• [ACTIVITY]: Show every line below where "préfecture" appears.
···
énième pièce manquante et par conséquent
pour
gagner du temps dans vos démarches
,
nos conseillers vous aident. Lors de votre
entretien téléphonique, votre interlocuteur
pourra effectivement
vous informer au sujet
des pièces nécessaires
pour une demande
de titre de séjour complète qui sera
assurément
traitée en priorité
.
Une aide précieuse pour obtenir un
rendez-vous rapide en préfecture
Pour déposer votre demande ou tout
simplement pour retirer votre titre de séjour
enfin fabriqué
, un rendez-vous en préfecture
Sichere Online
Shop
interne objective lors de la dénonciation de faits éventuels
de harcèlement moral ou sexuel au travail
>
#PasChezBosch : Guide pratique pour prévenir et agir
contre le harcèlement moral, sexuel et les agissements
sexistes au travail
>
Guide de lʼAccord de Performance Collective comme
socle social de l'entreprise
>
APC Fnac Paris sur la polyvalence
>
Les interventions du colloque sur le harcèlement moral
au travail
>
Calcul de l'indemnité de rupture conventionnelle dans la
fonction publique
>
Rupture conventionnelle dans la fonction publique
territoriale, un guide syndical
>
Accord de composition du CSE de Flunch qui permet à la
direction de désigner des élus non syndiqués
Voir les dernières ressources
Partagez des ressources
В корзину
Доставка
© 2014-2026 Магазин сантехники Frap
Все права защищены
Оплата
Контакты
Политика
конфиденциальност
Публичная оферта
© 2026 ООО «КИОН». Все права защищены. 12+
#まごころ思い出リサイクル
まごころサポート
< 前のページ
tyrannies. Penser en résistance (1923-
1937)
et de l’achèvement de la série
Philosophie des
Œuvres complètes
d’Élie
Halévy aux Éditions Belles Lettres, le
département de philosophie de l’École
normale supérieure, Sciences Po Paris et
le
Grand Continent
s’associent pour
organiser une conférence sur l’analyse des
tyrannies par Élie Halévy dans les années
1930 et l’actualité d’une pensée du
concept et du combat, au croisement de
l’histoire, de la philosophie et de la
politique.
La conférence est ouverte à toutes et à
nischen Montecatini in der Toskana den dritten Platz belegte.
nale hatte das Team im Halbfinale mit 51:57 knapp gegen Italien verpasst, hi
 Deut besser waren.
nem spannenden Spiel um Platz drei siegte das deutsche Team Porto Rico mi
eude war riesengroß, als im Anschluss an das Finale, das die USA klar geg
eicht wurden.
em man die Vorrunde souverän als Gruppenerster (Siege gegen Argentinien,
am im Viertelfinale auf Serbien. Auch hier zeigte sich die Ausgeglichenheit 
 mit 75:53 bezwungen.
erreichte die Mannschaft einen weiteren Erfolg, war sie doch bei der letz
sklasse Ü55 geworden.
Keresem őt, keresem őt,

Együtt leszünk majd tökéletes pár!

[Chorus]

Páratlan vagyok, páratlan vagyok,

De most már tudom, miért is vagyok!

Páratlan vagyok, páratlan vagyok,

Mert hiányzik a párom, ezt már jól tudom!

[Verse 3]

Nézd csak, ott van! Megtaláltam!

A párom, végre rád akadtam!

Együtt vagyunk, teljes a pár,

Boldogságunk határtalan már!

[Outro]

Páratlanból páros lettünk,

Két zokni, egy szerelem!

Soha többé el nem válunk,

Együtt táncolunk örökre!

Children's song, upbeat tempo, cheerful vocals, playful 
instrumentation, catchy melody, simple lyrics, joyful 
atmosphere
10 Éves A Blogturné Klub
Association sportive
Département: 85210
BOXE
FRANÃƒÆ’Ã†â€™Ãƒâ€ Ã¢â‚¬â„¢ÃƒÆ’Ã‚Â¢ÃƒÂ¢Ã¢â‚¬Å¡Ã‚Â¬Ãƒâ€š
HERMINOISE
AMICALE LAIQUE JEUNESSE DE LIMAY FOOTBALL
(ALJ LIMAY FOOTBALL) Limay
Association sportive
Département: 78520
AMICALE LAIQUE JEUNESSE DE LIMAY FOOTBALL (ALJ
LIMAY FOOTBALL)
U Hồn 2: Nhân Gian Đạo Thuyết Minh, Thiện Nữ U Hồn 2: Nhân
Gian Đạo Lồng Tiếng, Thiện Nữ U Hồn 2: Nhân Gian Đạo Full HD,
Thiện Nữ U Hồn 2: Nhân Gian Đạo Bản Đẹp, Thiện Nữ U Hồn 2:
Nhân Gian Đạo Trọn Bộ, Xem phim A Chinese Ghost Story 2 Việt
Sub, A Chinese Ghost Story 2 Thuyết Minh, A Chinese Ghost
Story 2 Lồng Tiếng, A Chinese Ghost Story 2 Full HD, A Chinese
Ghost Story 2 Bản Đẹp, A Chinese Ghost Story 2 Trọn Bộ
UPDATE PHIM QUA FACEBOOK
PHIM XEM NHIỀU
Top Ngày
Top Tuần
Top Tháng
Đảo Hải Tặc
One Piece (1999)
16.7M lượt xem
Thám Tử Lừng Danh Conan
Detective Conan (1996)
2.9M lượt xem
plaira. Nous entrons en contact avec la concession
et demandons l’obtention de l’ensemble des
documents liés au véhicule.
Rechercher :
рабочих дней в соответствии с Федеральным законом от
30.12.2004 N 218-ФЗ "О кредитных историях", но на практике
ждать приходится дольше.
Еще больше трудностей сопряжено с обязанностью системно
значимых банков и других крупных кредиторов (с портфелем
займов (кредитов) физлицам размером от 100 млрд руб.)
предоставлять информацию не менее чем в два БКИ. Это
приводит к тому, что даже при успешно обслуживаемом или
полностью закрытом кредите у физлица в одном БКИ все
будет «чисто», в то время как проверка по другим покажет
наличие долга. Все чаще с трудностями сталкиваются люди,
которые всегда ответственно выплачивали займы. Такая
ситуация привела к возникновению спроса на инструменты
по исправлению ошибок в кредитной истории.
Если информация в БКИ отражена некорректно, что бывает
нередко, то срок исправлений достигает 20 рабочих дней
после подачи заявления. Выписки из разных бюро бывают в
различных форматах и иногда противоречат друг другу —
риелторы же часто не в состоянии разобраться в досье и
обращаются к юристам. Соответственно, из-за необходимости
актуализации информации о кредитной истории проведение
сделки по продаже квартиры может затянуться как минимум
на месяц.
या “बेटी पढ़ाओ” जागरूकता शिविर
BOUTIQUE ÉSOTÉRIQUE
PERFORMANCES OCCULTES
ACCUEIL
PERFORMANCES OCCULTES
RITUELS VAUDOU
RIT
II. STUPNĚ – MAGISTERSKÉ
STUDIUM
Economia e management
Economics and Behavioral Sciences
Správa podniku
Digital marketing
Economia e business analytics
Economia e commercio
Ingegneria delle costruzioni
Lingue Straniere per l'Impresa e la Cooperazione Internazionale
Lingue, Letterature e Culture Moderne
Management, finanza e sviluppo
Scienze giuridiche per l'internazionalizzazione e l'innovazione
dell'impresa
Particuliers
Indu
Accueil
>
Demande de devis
···
• [REPLY TO THE EXERCISE]:
rendez-vous rapide en préfecture
, un rendez-vous en préfecture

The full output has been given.